A senior Democratic aide said the Senate Appropriations Committee fully expects to pass an omnibus spending package that would run the government through September 2015 and asserted there is no talk of moving a short-term funding measure that would let the new Senate GOP majority renegotiate spending levels early next years.
“There’s no talk whatsoever about a short-term CR [continuing resolution],” the aide said in reference to a continuing resolution.
The House, however, will also have a say in whether Congress moves an omnibus spending package, a yearlong stopgap funding measure or a short-term continuing resolution.
It’s possible that Republicans will agree to a longer-term spending bill that would stick to the spending caps included in the two-year budget deal worked out by Sen. Patty Murray (D-Wash.) and Rep. Paul Ryan (R-Wis.) after the government shutdown.
That would put off a new fight over spending until the 2016 fiscal year, which begins on Oct. 1.
House Republicans are debating internally over what their best strategy is.
“We’ll be talking with members all next week about what can and should get done — or not — in the lame duck,” said Michael Steel, spokesman for Speaker John Boehner (Ohio).
McConnell has signaled to GOP colleagues that he wants to start his reign as majority leader in 2015 with a clean slate.
He wants to avoid a messy fight over spending levels at the beginning of next year, which could derail one of his top priorities, passing a budget.
But he faces internal challenges as well.

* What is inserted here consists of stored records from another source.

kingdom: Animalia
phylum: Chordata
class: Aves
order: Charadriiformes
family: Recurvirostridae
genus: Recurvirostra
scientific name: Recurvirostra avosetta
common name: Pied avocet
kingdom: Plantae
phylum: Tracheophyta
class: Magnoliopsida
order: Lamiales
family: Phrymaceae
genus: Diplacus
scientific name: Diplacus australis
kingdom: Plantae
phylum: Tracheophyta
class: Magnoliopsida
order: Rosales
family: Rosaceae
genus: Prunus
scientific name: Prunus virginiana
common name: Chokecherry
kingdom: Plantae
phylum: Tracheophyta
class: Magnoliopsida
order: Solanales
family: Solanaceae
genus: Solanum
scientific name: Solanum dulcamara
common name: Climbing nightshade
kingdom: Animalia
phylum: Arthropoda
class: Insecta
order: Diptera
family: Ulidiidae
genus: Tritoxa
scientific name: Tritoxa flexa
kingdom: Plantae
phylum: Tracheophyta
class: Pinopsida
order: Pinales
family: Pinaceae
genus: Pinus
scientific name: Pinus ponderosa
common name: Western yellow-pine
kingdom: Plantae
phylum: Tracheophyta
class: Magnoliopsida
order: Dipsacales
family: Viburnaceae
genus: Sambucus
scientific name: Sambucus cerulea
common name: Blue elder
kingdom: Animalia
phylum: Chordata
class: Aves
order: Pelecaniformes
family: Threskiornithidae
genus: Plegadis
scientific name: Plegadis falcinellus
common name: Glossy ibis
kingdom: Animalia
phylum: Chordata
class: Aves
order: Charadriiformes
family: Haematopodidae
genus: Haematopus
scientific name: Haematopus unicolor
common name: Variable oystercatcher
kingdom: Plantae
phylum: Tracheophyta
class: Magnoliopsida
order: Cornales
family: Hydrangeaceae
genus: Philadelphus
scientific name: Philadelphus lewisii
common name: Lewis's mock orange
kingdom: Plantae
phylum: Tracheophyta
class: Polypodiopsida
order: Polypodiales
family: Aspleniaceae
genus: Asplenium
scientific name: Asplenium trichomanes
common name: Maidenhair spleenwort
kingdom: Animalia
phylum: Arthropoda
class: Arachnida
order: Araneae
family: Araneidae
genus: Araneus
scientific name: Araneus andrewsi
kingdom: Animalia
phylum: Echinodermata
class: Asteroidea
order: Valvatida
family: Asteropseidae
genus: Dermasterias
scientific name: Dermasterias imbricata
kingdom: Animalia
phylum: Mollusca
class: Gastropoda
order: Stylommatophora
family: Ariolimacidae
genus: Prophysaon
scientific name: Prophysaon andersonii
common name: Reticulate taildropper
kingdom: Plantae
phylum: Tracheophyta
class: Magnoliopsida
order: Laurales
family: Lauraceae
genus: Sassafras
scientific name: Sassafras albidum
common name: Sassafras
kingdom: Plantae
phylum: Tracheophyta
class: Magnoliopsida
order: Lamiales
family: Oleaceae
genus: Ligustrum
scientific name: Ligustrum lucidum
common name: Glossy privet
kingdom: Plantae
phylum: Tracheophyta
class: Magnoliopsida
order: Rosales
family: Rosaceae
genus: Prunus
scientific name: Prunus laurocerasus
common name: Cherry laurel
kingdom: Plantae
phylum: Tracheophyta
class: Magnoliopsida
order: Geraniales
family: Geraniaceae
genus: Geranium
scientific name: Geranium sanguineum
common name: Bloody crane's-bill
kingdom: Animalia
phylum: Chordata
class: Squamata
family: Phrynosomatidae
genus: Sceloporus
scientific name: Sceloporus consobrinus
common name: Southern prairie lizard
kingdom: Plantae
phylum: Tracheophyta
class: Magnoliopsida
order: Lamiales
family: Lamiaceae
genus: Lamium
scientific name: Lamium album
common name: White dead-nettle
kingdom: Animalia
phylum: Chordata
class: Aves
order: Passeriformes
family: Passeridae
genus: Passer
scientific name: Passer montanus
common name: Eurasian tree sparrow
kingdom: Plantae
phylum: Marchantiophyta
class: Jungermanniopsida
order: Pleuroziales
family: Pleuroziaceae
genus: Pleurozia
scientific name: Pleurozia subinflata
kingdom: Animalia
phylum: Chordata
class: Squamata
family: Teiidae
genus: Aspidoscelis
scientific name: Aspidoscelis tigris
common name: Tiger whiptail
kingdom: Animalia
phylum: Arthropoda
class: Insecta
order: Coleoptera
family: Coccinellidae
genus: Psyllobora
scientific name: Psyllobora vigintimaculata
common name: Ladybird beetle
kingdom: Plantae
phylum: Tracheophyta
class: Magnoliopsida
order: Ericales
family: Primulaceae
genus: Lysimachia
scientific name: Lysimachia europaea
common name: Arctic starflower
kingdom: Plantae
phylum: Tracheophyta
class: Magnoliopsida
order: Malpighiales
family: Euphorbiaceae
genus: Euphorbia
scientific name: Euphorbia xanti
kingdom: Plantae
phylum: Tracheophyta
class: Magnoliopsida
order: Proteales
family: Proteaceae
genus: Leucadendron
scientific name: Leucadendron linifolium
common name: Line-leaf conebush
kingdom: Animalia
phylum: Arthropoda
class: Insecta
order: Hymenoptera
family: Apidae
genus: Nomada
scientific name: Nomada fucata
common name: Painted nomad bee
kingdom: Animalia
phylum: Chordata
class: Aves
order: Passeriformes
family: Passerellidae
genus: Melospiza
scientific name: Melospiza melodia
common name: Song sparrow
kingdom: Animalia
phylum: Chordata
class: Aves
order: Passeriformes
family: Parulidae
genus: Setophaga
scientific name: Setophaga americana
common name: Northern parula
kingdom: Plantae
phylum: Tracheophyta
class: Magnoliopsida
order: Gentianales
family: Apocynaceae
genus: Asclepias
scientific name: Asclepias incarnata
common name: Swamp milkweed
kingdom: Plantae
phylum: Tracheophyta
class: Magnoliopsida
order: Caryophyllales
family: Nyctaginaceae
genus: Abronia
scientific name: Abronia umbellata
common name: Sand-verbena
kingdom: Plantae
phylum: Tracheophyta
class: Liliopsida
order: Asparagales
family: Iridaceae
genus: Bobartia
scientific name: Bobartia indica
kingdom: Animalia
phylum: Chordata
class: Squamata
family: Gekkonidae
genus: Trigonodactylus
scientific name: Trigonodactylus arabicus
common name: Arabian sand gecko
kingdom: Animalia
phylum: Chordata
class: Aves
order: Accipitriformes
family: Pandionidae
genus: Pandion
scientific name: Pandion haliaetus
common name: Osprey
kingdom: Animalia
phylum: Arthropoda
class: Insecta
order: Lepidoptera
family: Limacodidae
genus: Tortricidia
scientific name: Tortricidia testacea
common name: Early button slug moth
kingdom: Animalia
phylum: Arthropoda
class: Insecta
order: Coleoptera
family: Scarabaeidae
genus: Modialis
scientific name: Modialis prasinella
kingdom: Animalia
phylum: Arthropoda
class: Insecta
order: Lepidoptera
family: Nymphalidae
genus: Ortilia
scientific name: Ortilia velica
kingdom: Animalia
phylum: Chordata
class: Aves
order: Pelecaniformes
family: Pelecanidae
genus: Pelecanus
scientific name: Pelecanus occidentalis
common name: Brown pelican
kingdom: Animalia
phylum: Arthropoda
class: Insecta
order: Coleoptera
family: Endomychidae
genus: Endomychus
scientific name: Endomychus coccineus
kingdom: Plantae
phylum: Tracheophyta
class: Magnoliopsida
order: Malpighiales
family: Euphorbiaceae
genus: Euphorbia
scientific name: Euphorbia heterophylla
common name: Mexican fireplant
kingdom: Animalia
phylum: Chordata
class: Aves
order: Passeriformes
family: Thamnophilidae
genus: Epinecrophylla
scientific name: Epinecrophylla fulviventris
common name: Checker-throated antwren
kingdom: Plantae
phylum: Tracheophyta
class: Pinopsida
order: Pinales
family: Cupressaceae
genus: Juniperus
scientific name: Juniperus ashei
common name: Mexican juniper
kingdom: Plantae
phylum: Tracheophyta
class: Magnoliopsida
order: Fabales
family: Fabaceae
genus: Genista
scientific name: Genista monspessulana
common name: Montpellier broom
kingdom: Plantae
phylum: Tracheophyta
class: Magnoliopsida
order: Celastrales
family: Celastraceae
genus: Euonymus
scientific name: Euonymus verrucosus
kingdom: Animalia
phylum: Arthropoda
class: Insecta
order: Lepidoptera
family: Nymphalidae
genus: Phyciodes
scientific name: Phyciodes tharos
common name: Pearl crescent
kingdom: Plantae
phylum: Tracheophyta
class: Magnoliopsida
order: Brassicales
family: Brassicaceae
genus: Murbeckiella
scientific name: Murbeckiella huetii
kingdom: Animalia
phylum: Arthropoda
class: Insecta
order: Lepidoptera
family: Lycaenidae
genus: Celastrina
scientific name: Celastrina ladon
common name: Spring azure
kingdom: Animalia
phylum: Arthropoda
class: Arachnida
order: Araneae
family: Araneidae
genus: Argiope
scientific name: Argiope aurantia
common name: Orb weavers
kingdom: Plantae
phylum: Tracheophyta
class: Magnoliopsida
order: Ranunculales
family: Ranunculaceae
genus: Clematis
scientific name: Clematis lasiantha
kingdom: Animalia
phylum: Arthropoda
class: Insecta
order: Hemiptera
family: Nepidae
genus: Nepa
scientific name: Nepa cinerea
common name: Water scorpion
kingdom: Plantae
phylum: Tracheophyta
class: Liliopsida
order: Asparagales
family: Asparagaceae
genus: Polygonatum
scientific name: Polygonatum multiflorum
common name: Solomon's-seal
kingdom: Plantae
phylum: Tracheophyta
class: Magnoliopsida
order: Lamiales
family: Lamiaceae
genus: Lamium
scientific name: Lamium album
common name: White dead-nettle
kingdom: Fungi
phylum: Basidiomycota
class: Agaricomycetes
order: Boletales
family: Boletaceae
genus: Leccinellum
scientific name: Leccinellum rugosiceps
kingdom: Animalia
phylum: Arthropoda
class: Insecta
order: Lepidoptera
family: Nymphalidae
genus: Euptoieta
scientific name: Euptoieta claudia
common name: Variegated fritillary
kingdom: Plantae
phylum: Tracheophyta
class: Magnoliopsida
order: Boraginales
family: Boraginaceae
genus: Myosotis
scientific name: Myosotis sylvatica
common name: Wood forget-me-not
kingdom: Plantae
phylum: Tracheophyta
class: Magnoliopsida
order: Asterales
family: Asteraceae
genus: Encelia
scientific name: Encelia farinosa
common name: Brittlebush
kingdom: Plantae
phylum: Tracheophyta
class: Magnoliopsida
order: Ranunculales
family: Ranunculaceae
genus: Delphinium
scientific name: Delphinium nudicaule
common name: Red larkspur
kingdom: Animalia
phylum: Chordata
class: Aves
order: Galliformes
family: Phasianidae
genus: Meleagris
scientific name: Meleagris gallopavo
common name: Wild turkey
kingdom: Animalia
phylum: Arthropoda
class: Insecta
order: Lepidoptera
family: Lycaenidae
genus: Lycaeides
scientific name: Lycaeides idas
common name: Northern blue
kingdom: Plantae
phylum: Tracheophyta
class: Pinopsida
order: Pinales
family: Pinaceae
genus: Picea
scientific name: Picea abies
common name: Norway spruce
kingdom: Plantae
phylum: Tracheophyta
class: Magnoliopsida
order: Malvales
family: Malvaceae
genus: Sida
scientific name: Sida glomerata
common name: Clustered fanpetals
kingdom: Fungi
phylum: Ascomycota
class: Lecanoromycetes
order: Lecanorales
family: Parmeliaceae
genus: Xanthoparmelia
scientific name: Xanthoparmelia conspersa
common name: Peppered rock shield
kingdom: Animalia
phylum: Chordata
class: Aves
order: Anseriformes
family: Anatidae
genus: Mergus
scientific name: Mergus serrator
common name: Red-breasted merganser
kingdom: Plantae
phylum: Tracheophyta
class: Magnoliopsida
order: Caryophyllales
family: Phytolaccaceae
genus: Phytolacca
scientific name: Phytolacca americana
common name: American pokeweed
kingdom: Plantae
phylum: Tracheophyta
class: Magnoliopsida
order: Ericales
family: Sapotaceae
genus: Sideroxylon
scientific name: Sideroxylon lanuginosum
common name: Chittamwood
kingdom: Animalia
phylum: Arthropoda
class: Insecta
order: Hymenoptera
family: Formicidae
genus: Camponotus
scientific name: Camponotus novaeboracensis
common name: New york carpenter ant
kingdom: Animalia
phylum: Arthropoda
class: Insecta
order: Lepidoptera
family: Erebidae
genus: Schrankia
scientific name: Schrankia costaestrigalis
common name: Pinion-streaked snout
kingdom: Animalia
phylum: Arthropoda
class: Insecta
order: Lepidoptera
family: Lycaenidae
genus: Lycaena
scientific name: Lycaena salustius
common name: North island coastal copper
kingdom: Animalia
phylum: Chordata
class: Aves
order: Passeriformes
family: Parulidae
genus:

Conservative Sens. Ted Cruz (R-Texas) and Mike Lee (R-Utah), two Tea Party favorites, have vowed to object to any legislation that could be postponed until next year.
“By any measure, deliberately planning to reconvene the Senate in a lame-duck session to address major new legislation would subvert the will of the American people, lessen accountability, and do lasting damage to the dignity and integrity of this body’s proceedings,” they wrote in a letter to Reid.